Setelah melihatnya di perlakukan buruk, mendengar segala keluh kesahnya yang
tidak di perlakukan dengan baik oleh Arman. Aku senang bisa selalu ada dan
menjadi yang nomer satu untuk Aya.
“Ih kok
nangis?” tanya Aya sembari menangkup wajahku dengan lembut sembari mengusap
airmataku.
Aku
tersenyum lalu menggeleng pelan. “Aku seneng banget punya istri kamu…” jawabku
lalu mengecup keningnya.
Aya
tersenyum sumringah lalu mengecup bibirku. Aku sedikit terkejut, benar-benar
aku tak menyangka setelah kesana kemari mencari jodohku ternyata bayi yang
pernah ku asuh ini adalah jodohku. Hahaha lucu sekali!
“Aku cinta
Aya…” lirihku lalu melumat bibirnya dengan lembut sebelum ia menjawab.
Aya masih
kaku, namun ia terlihat cukup mahir dan tidak canggung denganku. Aya tidak
menolak sedikitpun meskipun ia juga tidak membalas dengan agresif dan hanya
lumatan-lumatan lembut saja.

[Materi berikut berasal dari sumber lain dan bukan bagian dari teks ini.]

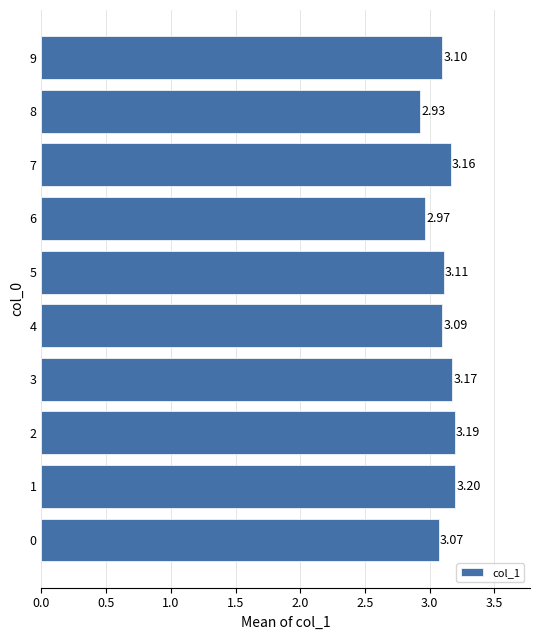

What is the sum of all values?

31.0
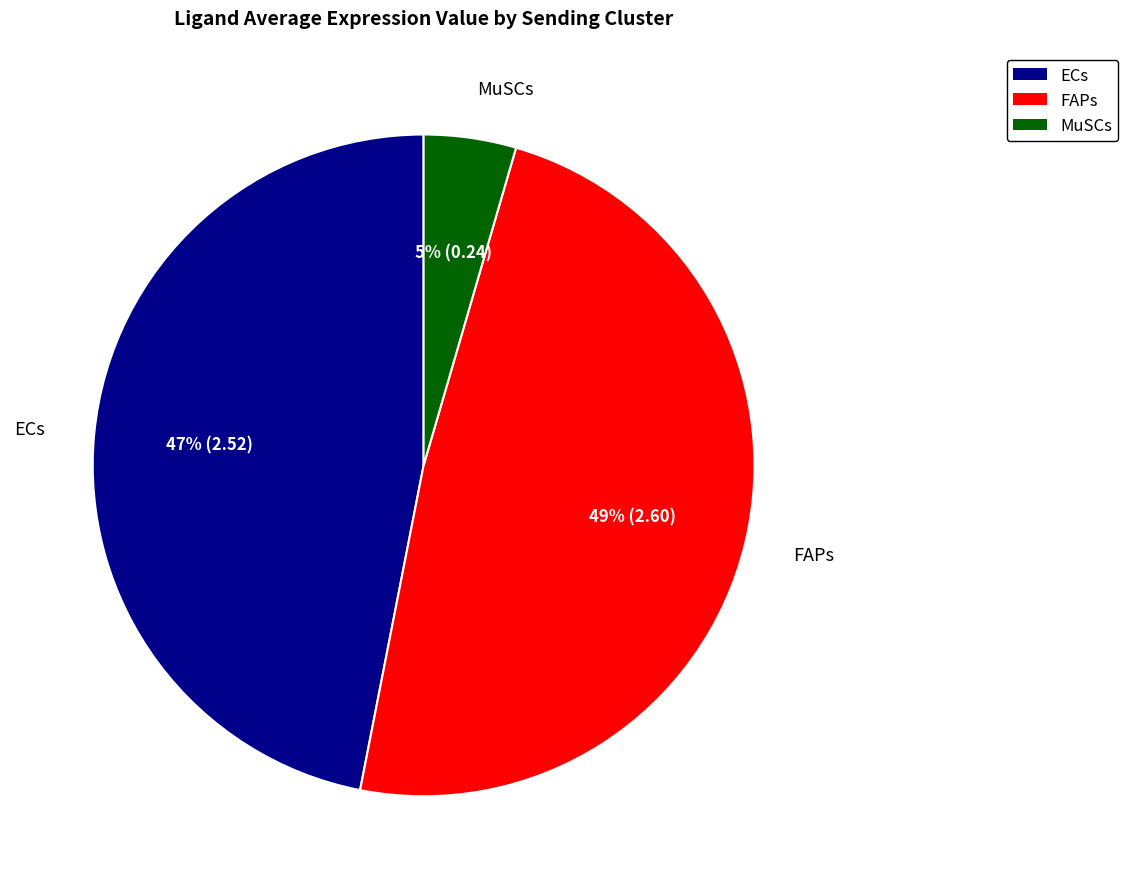

True or false: FAPs accounts for 49% of the total.

True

Ahh… rasanya itu saja sudah cukup untuk menaikkan
gairahku.
“Om Beni…”
lirih Aya dengan nafas tersengal dan benang saliva yang masih menghubungkan
kami.
“Boleh kita
lakuin sekarang?” tanyaku sembari menciumi leher hingga dadanya.
Aya
mengangguk pelan tatapannya yang sayu dengan wajahnya yang bersemu membuatku
semakin bergairah karenanya. Satu persatu aku menanggalkan pakaiannya begitu
pula dengan pakaianku. Tak ada yang lebih ku tunggu dan lebih menggairahkan
daripada saat ini dan memang ini adalah hal yang sudah lama ku tunggu.
“Om
Benihh…ahhh…” desah Aya yang akhirnya lolos juga dari bibir manisnya ketika aku
mulai menjilat dan menghisap putingnya.
Sungguh itu
suara paling indah dan paling menggairahkan yang pernah kudengar. Aku ingin
mendengar desahan lembut penuh gairah dari Aya setiap malam. Aku ingin
menikmati tubuh indah yang selalu di sembunyikan ini setiap hari dan hanya aku
yang bisa melihatnya.
“Ahhh…”
desahnya lagi yang pasrah ketika aku mulai menggunakan pelumas tambahan agar
istriku yang masih minim pengalaman ini merasa nyaman.
“Awhhh…shhh…ahhh…Om
Beni! Sakit! Ahhh…perih…” rintihnya yang sembari menahan sakit dan itu masih
terdengar begitu erotis dan menggairahkan.
Ohh…matanya
yang mulai menitihkan airmata, bibir bawahnya yang ia gigit, dan himpitan di
bawah yang tengah coba menyesuaikan denganku. Semua terasa begitu sayang untuk
tidak ku nikmati.
“Tahan ini
belum setengahnya…” bisikku sembari membenamkan seluruh kejantananku agar ia
dapat menyesuaikan diri.
Aya
mengangguk pelan sembari mengerang, lalu aku melumat bibirnya kembali. “Jangan
digigit, bibir Aya punyaku sekarang…” lirihku lalu kembali mencumbunya kembali
menaikkan gairahnya. Persetan dengan istriku yang mencakar punggung dan bahuku
untuk menyalurkan rasa sakit dan nikmatnya.
***
Aya masih
terkapar lemas setelah bercinta barusan. Aku masih ingin berlama-lama
mendekapnya. Penampilannya kacau dan kusut, tapi ia masih terlihat sangat sexy
saat berada dalam dekapanku seperti ini.
“Mau mandi
wajib?” tanyaku begitu ia terlihat sedikit lebih fresh.
Aya
mengangguk dengan lemas lalu kembali menyamankan posisinya dalam pelukanku.
“Kaki Aya nyeri,” lirihnya mengeluh padaku.
Aku
meringis mendengarnya. “Yang lain sakit juga?” tanyaku memastikan sembari
menciumi keningnya.
Aya
menggeleng pelan lalu mencium bibirku dengan lembut. “Aya gak nyangka punya Om
Beni gede banget…” keluhnya sembari mencubit pinggangku.
Lagi-lagi
aku hanya bisa meringis. “Maaf ya…” ucapku lembut.
“Gapapa,
emang tugas Aya buat muasin suami Aya,” jawabnya yang membuatku kembali
melayang-layang.
“Adek,
sayang… sekali lagi ya…” pintaku takut-takut aku sudah siap jika Aya akan
menolakku.
Aya
mengangguk lalu tersenyum lembut menatapku. “Boleh,” jawabnya dengan lembut.
“Dua kali
lagi deh ya,” tawarku mumpung ada kesempatan.
“Boleh, mau
tiga kali lagi juga boleh. Tapi nanti Aya di gendong ya kalo ga bisa jalan,”
jawabnya.
“Oh jelas! Siap laksanakan dong! Gendong bidadari gini gak usah minta juga bakal tetep di gendong!” jawabku dengan semangat lalu kembali bersiap dengan ronde-ronde selanjutnya.